Vases communicants de février 2013: Christopher Selac

Quai n°4

Ils sont sur le quai. Arrivés en avance, au jour qui hésite encore, il l’a aidé à monter ses valises à bord, puis ils sont ressortis. Le goudron est encore humide, l’air frais, tout pour faire un matin comme un autre. Pourtant aujourd’hui ils se séparent. Ils s’enlacent, s’embrassent, se caressent et se consolent, se promettent mille choses.

Autour d’eux le monde est devenu élastique. Trop lent, trop rapide, le temps s’égrène avant de revenir à son normal déroulement, quand le sifflet retentit, quand il faut regagner le wagon au moment où le vérin referme la porte.



Chaque train en partance est abandon. De quelqu’un. De quelque chose. De quelque instant. Des promesses qu’il emporte toutes n’arriveront pas, toutes ne reviendront pas. Ils sont jeunes, ils s’aiment, et pourtant elle doit partir, loin, longtemps.

Ils sont certains de faire mentir les proverbes, ces « loin des yeux, loin du cœur » que leurs amis leur serinent depuis qu’ils savent. Des certitudes éphémères, qu’ils n’ont qu’ensemble, qu’ils n’ont encore que pour quelques minutes, jusqu’à ce que la motrice ne s’ébranle, et avec elle toutes leurs convictions naïves.

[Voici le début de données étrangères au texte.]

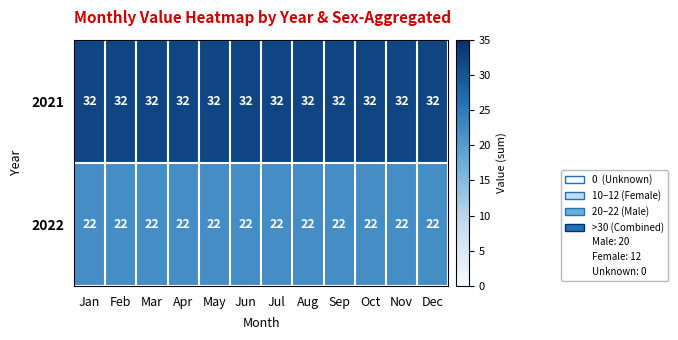

What is the total value across all series at Jul?

54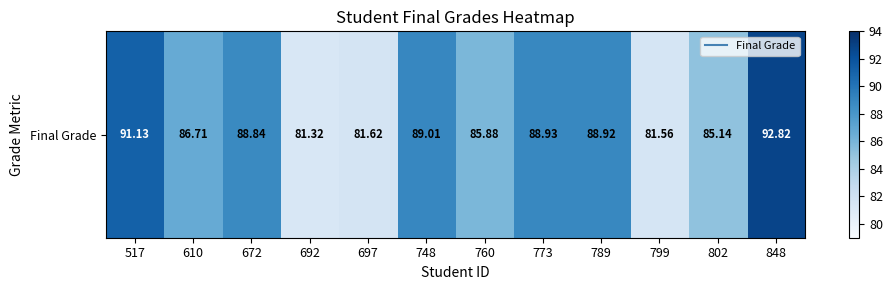

Which has a higher value, 773 or 748?

748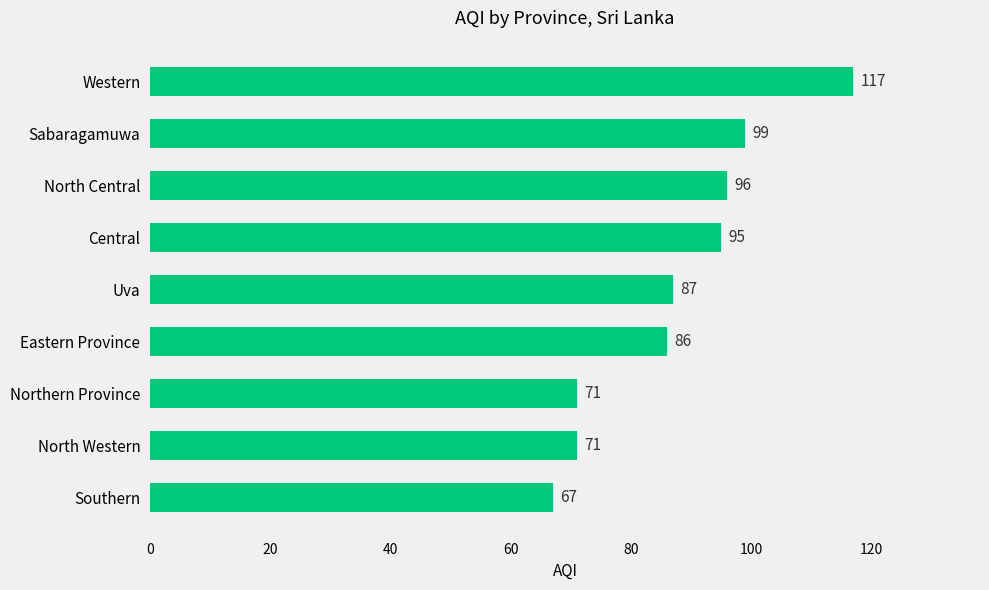

The chart shows a value of 67 at Southern. True or false?

True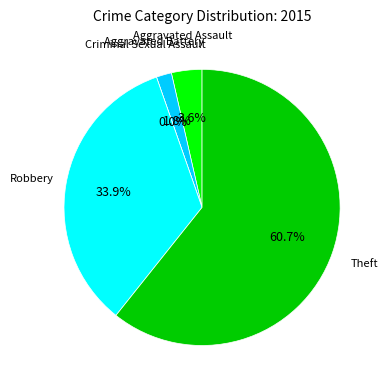

Which category has the smallest portion of the pie?

Criminal Sexual Assault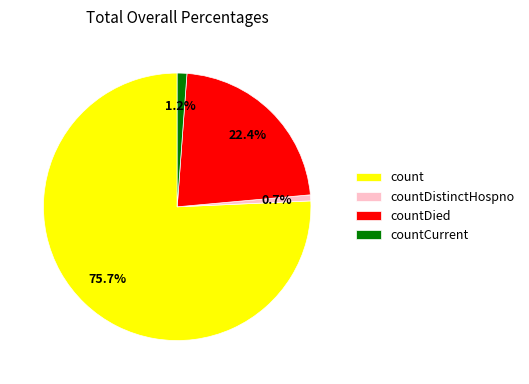

Is it true that countCurrent is 16% of the pie?

False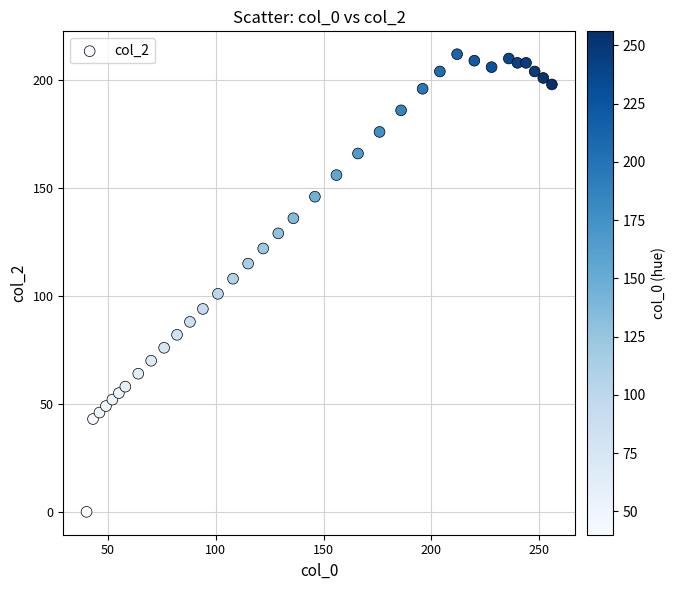

What is the range of Y values (max minus min)?

212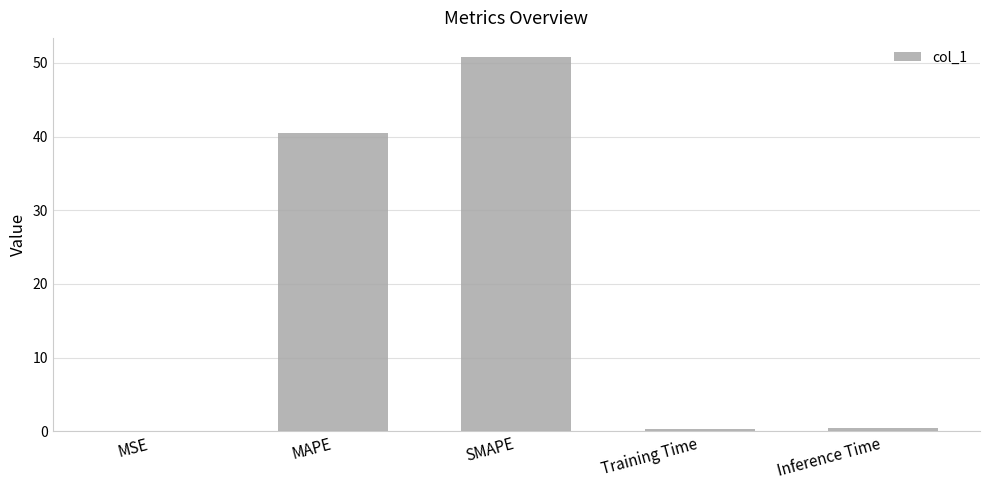

The value at MAPE is 52.7. True or false?

False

Mêmes horaires, mêmes sillages, mêmes conséquences… Les vies déraillent bien plus souvent que les trains qui les transportent. Déjà, alors que la ville n’est pas encore évanouie, le passager côté couloir lui adresse la parole, elle lui trouve une belle voix. Déjà, alors que le train n’est à peine plus qu’un point au bout d’une ligne de fuite, son regard s’invite vers d’autres jeunes filles.

Résisteront-ils ? Combien de temps ?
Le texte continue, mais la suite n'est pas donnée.